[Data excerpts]
== Segment start ==

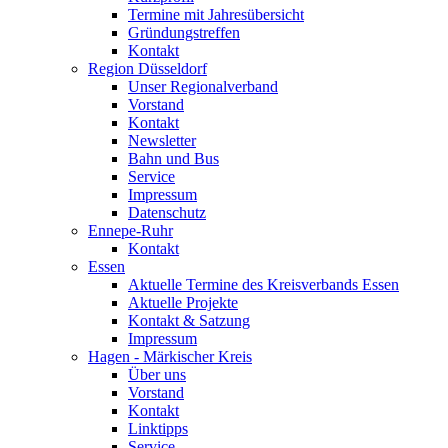
Termine mit Jahresübersicht
Gründungstreffen
Kontakt
Region Düsseldorf
Unser Regionalverband
Vorstand
Kontakt
Newsletter
Bahn und Bus
Service
Impressum
Datenschutz
Ennepe-Ruhr
Kontakt
Essen
Aktuelle Termine des Kreisverbands Essen
Aktuelle Projekte
Kontakt & Satzung
Impressum
Hagen - Märkischer Kreis
Über uns
Vorstand
Kontakt
Linktipps
Service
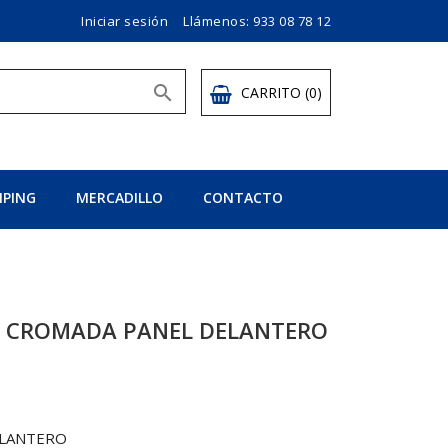
Iniciar sesión
Llámenos:
933 08 78 12

CARRITO
(0)
PING
MERCADILLO
CONTACTO
A CROMADA PANEL DELANTERO
ELANTERO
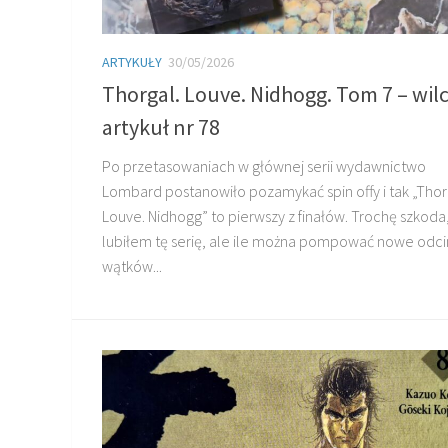
ARTYKUŁY
30/05/2026
Thorgal. Louve. Nidhogg. Tom 7 – wil
artykuł nr 78
Po przetasowaniach w głównej serii wydawnictwo
Lombard postanowiło pozamykać spin offy i tak „Thor
Louve. Nidhogg” to pierwszy z finałów. Trochę szkoda
lubiłem tę serię, ale ile można pompować nowe odcin
wątków...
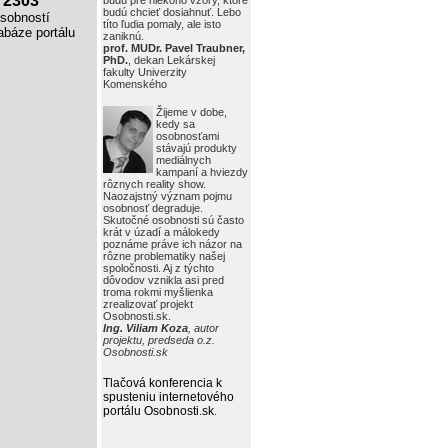
2303
budú pre niekoho vzory, ktoré
budú chcieť dosiahnuť. Lebo
obností
títo ľudia pomaly, ale isto
báze portálu
zaniknú.
prof. MUDr. Pavel Traubner,
PhD.
, dekan Lekárskej
fakulty Univerzity
Komenského
Žijeme v dobe,
kedy sa
osobnosťami
stávajú produkty
mediálnych
kampaní a hviezdy
rôznych reality show.
Naozajstný význam pojmu
osobnosť degraduje.
Skutočné osobnosti sú často
krát v úzadí a málokedy
poznáme práve ich názor na
rôzne problematiky našej
spoločnosti. Aj z týchto
dôvodov vznikla asi pred
troma rokmi myšlienka
zrealizovať projekt
Osobnosti.sk.
Ing. Viliam Koza
, autor
projektu, predseda o.z.
Osobnosti.sk
Tlačová konferencia k
spusteniu internetového
portálu Osobnosti.sk
.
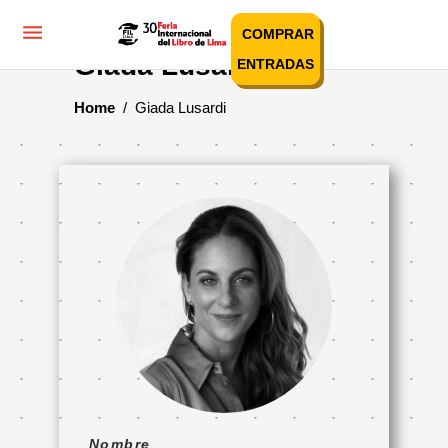
COMPRAR
Giada Lusardi
ENTRADAS
Home
/
Giada Lusardi
Nombre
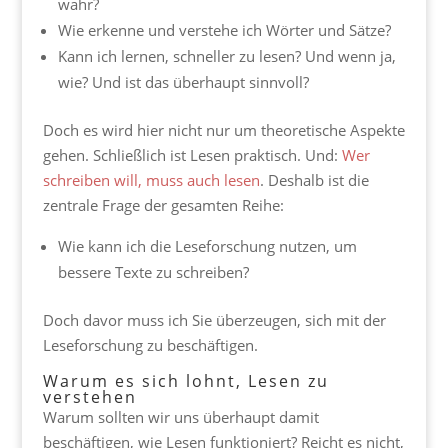
wahr?
Wie erkenne und verstehe ich Wörter und Sätze?
Kann ich lernen, schneller zu lesen? Und wenn ja,
wie? Und ist das überhaupt sinnvoll?
Doch es wird hier nicht nur um theoretische Aspekte
gehen. Schließlich ist Lesen praktisch. Und:
Wer
schreiben will, muss auch lesen
. Deshalb ist die
zentrale Frage der gesamten Reihe:
Wie kann ich die Leseforschung nutzen, um
bessere Texte zu schreiben?
Doch davor muss ich Sie überzeugen, sich mit der
Leseforschung zu beschäftigen.
Warum es sich lohnt, Lesen zu
verstehen
Warum sollten wir uns überhaupt damit
beschäftigen, wie Lesen funktioniert? Reicht es nicht,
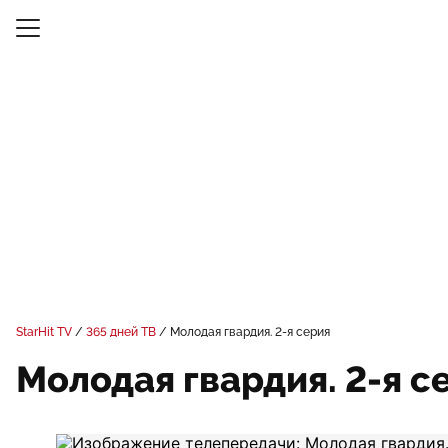
StarHit TV
365 дней ТВ
Молодая гвардия. 2-я серия
Молодая гвардия. 2-я с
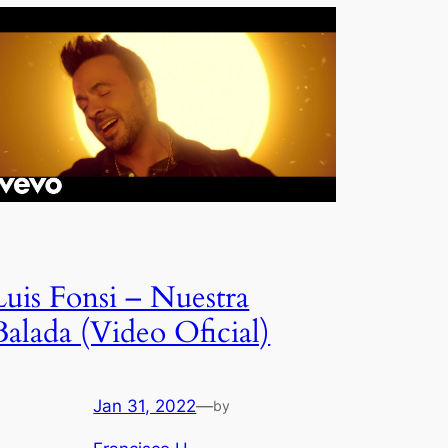
Luis Fonsi – Nuestra
Balada (Video Oficial)
Jan 31, 2022
—
by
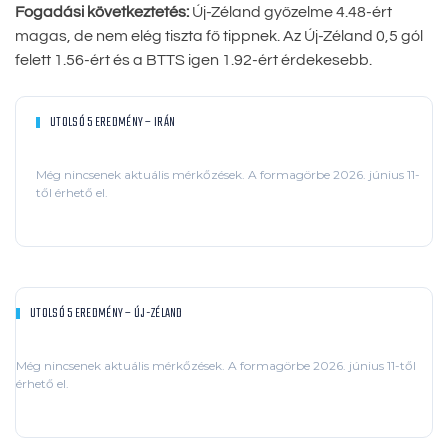
Fogadási következtetés:
Új-Zéland győzelme 4.48-ért
magas, de nem elég tiszta fő tippnek. Az Új-Zéland 0,5 gól
felett 1.56-ért és a BTTS igen 1.92-ért érdekesebb.
UTOLSÓ 5 EREDMÉNY – IRÁN
Még nincsenek aktuális mérkőzések. A formagörbe 2026. június 11-
től érhető el.
UTOLSÓ 5 EREDMÉNY – ÚJ-ZÉLAND
Még nincsenek aktuális mérkőzések. A formagörbe 2026. június 11-től
érhető el.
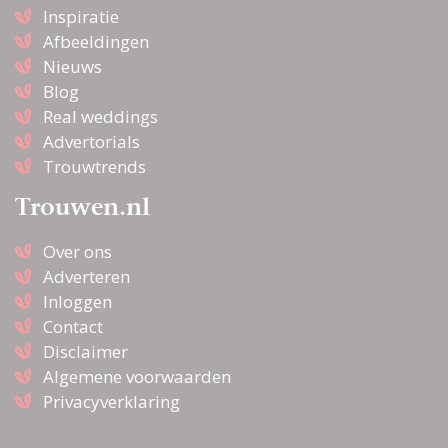
Inspiratie
Afbeeldingen
Nieuws
Blog
Real weddings
Advertorials
Trouwtrends
Trouwen.nl
Over ons
Adverteren
Inloggen
Contact
Disclaimer
Algemene voorwaarden
Privacyverklaring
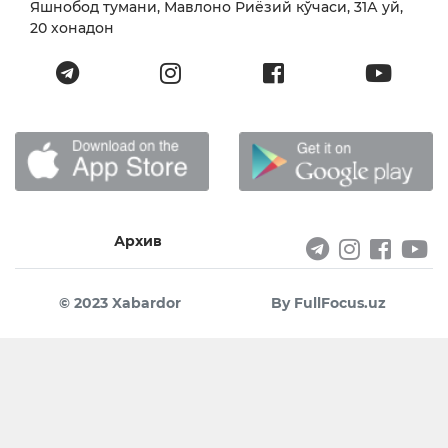
Яшнобод тумани, Мавлоно Риёзий кўчаси, 31А уй,
20 хонадон
Архив
© 2023 Xabardor
By FullFocus.uz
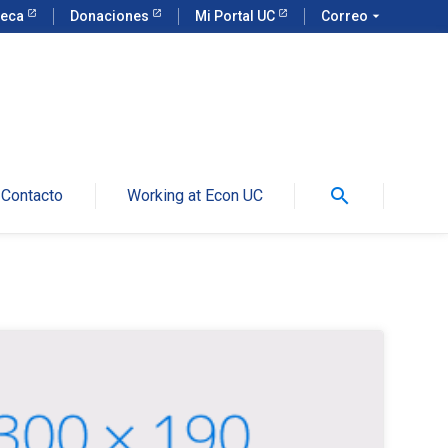
teca
Donaciones
Mi Portal UC
Correo
arrow_drop_down
search
Contacto
Working at Econ UC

== Segment end ==

[Work to be completed] Output exactly the lines from the line with "Advertorials" to the last line of the records, including both, and leave every picture out.

[Solution to this exercise]
Advertorials
Trouwtrends
Trouwen.nl
Over ons
Adverteren
Inloggen
Contact
Disclaimer
Algemene voorwaarden
Privacyverklaring
Яшнобод тумани, Мавлоно Риёзий кўчаси, 31А уй,
20 хонадон
Архив
© 2023 Xabardor
By FullFocus.uz
teca
Donaciones
Mi Portal UC
Correo
arrow_drop_down
search
Contacto
Working at Econ UC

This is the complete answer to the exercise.